Sam Tabar has read that the order follows a drawn-out dispute over the issue of legalizing marijuana for medicinal purposes on the island, and Governor Padilla’s ratification of its use was surprising to many. The health department in Puerto Rico now has the authority to sanction the use of any part of the plant or derivative thereof for medical purposes. Governor Padilla has given the health secretary three months to compile a report that will show how the executive order will be carried out, what affect it may have and what can be done in the future to help the process.

The order has been signed, however, there is still much to be done regarding the matter. While authorities still need to detail which medical ailments will be classified for use and what derivatives of the plant will be permitted, Gove Padilla said, “We’re taking a significant step in the area of health that is fundamental to our development and quality of life.” Supporters of medical marijuana are wondering who will be permitted to use the plant, where will the product come from and will interested parties be allowed to apply to grow the plant in Puerto Rico for sale to patients. Jenniffer González is one legislator who opposes the governor’s action and says the law on marijuana is left in a “judicial limbo.”

Regulating Marijuana

President Obama is taking a stand for those who seem to have a problem with marijuana use. He wants to get these people into a program so that they get the help that they need to stop using the drug instead of being locked up for a short time and let go with the possibility of going back to jail if they get caught again. Obama also wants to show his support for medical marijuana. These are issues that should have been addressed a long time ago. Marijuana is a drug that, if used properly, has several benefits instead of the negative effects that many people believe. When the President of the United States backs regulating the drug, albeit in a medical form, then that should tell the rest of the country something positive. Christian Broda ( agrees that there needs to be more public information released about the drug instead of keeping people in the dark so that they form an opinion based on what they are told instead of the facts.

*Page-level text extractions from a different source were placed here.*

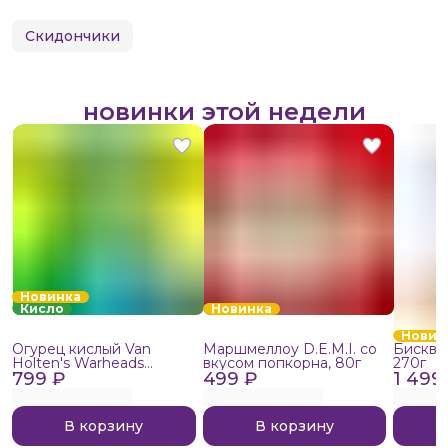
Скидончики
новинки этой недели
Новинка
Кисло
Новинка
Новин
Огурец кислый Van
Маршмеллоу D.E.M.I. со
Бисквит
Holten's Warheads
вкусом попкорна, 80г
270г
799 ₽
Extreme Sour, 140г
499 ₽
1 499
В корзину
В корзину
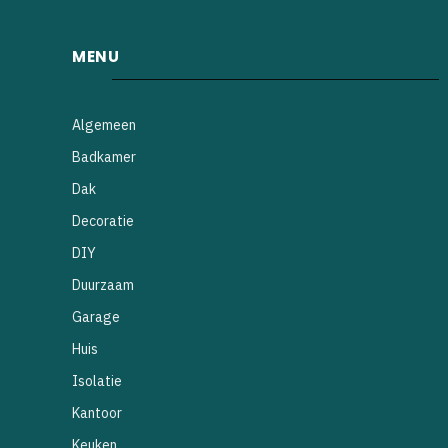
MENU
Algemeen
Badkamer
Dak
Decoratie
DIY
Duurzaam
Garage
Huis
Isolatie
Kantoor
Keuken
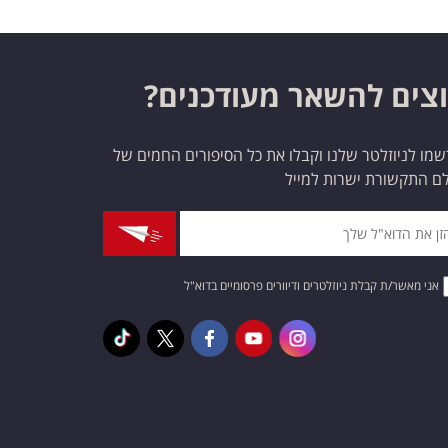
צים להשאר מעודכנים?
מו לניוזלטר שלנו וקבלו את כל הסיפורים החמים של
ם התקשורת ישרות למייל
אני מאשר/ת קבלת ניוזלטרים ודיוורים פרסומיים בדוא"ל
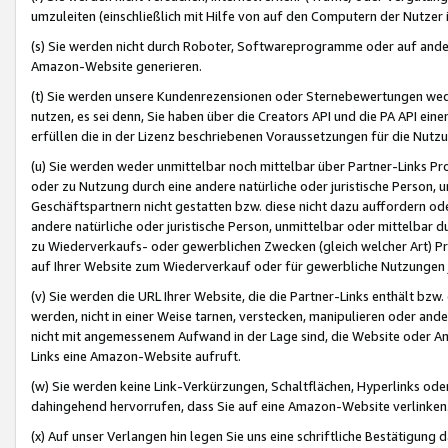
umzuleiten (einschließlich mit Hilfe von auf den Computern der Nutzer i
(s) Sie werden nicht durch Roboter, Softwareprogramme oder auf andere
Amazon-Website generieren.
(t) Sie werden unsere Kundenrezensionen oder Sternebewertungen wed
nutzen, es sei denn, Sie haben über die Creators API und die PA API e
erfüllen die in der Lizenz beschriebenen Voraussetzungen für die Nutzu
(u) Sie werden weder unmittelbar noch mittelbar über Partner-Links P
oder zu Nutzung durch eine andere natürliche oder juristische Person,
Geschäftspartnern nicht gestatten bzw. diese nicht dazu auffordern od
andere natürliche oder juristische Person, unmittelbar oder mittelbar
zu Wiederverkaufs- oder gewerblichen Zwecken (gleich welcher Art) 
auf Ihrer Website zum Wiederverkauf oder für gewerbliche Nutzungen 
(v) Sie werden die URL Ihrer Website, die die Partner-Links enthält b
werden, nicht in einer Weise tarnen, verstecken, manipulieren oder and
nicht mit angemessenem Aufwand in der Lage sind, die Website oder A
Links eine Amazon-Website aufruft.
(w) Sie werden keine Link-Verkürzungen, Schaltflächen, Hyperlinks ode
dahingehend hervorrufen, dass Sie auf eine Amazon-Website verlinken
(x) Auf unser Verlangen hin legen Sie uns eine schriftliche Bestätigung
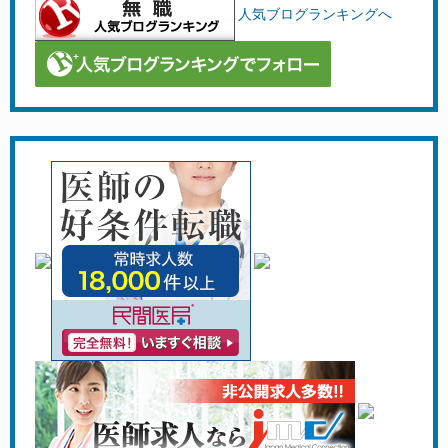
人気ブログランキングへ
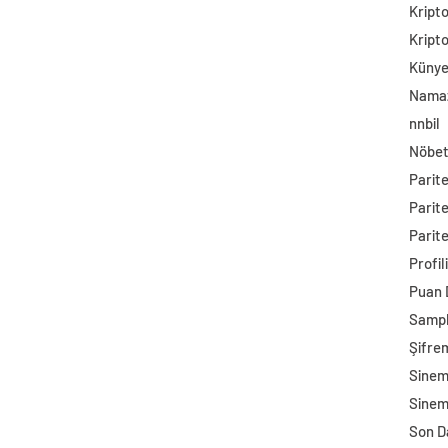
Kript
Kript
Küny
Namaz
nnbil
Nöbet
Parit
Parit
Parite
Profil
Puan
Sampl
Şifre
Sine
Sinem
Son D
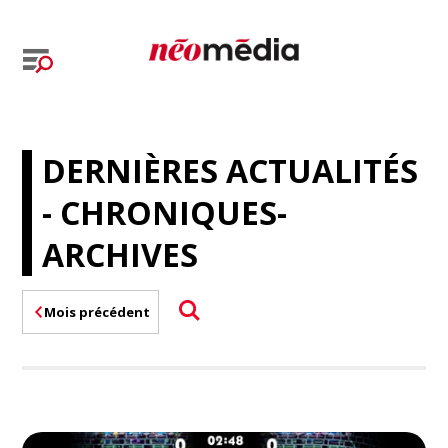
DERNIÈRES ACTUALITÉS
- CHRONIQUES-
ARCHIVES
Mois précédent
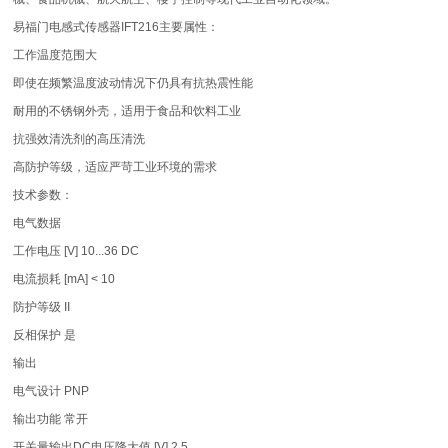
易福门电感式传感器IFT216主要属性：
工作温度范围大
即使在频繁温度波动情况下仍具有抗热震性能
耐用的不锈钢外壳，适用于食品和饮料工业
抗强效清洗剂的高压清洗
高防护等级，适应严苛工业环境的需求
技术参数：
电气数据
工作电压 [V] 10...36 DC
电流损耗 [mA] < 10
防护等级 II
反相保护 是
输出
电气设计 PNP
输出功能 常开
开关量输出DC电压降大值 [V] 2.5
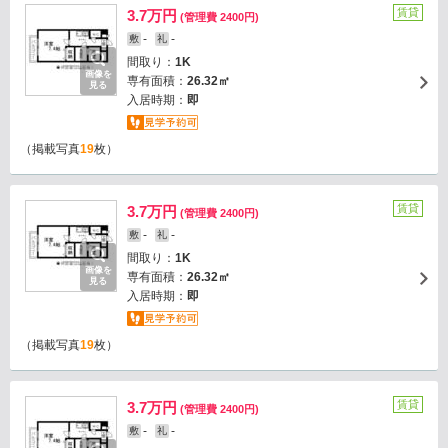
賃貸
3.7万円
(管理費 2400円)
-
-
敷
礼
間取り：
1K
画像を
専有面積：
26.32㎡
見る
入居時期：
即
（掲載写真
19
枚）
賃貸
3.7万円
(管理費 2400円)
-
-
敷
礼
間取り：
1K
画像を
専有面積：
26.32㎡
見る
入居時期：
即
（掲載写真
19
枚）
賃貸
3.7万円
(管理費 2400円)
-
-
敷
礼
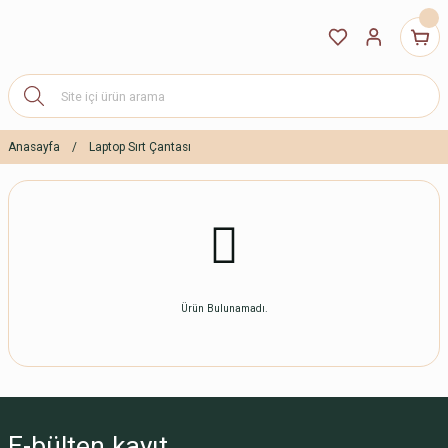
Anasayfa
Laptop Sırt Çantası
Ürün Bulunamadı.
E-bülten
kayıt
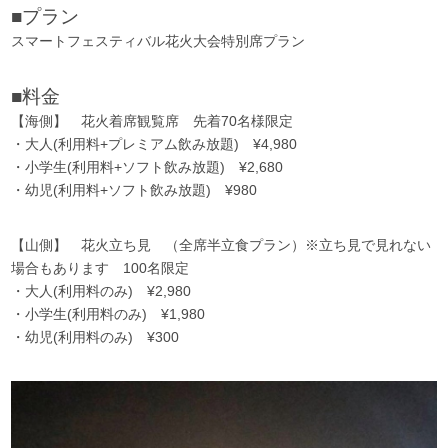
■プラン
スマートフェスティバル花火大会特別席プラン
■料金
【海側】 花火着席観覧席 先着70名様限定
・大人(利用料+プレミアム飲み放題) ¥4,980
・小学生(利用料+ソフト飲み放題) ¥2,680
・幼児(利用料+ソフト飲み放題) ¥980
【山側】 花火立ち見 （全席半立食プラン）※立ち見で見れない
場合もあります 100名限定
・大人(利用料のみ) ¥2,980
・小学生(利用料のみ) ¥1,980
・幼児(利用料のみ) ¥300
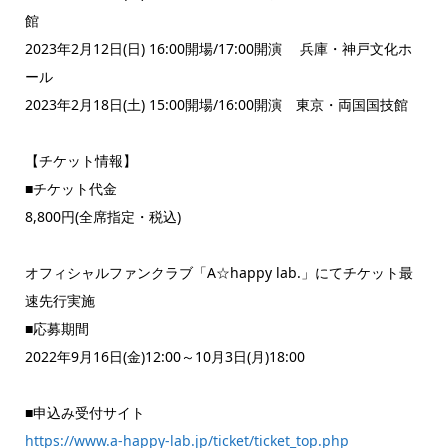
館
2023年2月12日(日) 16:00開場/17:00開演 兵庫・神戸文化ホ
ール
2023年2月18日(土) 15:00開場/16:00開演 東京・両国国技館
【チケット情報】
■チケット代金
8,800円(全席指定・税込)
オフィシャルファンクラブ「A☆happy lab.」にてチケット最
速先行実施
■応募期間
2022年9月16日(金)12:00～10月3日(月)18:00
■申込み受付サイト
https://www.a-happy-lab.jp/ticket/ticket_top.php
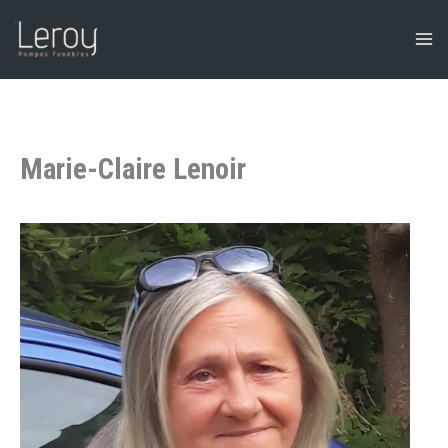
Aller
au
contenu
Marie-Claire Lenoir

American Academy of Pediatrics Lend Their Influence into Reclassifying Marijuana

The fight for legalizing medical marijuana still has yet to receive the green light on a federal level, even though 23 states have adopted its medical uses. Just recently, the highly influential American Academy of Pediatrics has begun advocating for the reclassification of marijuana from a Schedule I drug, which includes substances such as heroin, ecstasy and acid, to a lesser Schedule II drug. This is being done with the hopes of the DEA approving more research efforts into the plants ability to improve the symptoms of many medical conditions. Bernardo Chua has found that, particularly in the AAP’s sites, is its use to combat epilepsy in children.

As it stands now, being listed as a Schedule I drug implies that it has no accepted medical use in the U.S. Without federal rescheduling of marijuana in a classification along with prescription medications like fentanyl, morphine and codeine, the FDA will not involve itself in any studies of therapeutic benefits.

Although the Obama administration has opposed any rescheduling of marijuana as of yet, recommendations to do so from the American College of Physicians and the Epilepsy Foundation, along with other medical organizations have been presented through recent years. With these medical groups already in the DEA’s ear to reclassify marijuana, it seems many in the medical community agree that marijuana does, in fact, serve a medical purpose, and they should be listening. As long as the public and those in the medical field continue to press for legalization, the federal government has no right to continue to prohibit the sale and use of this very useful plant.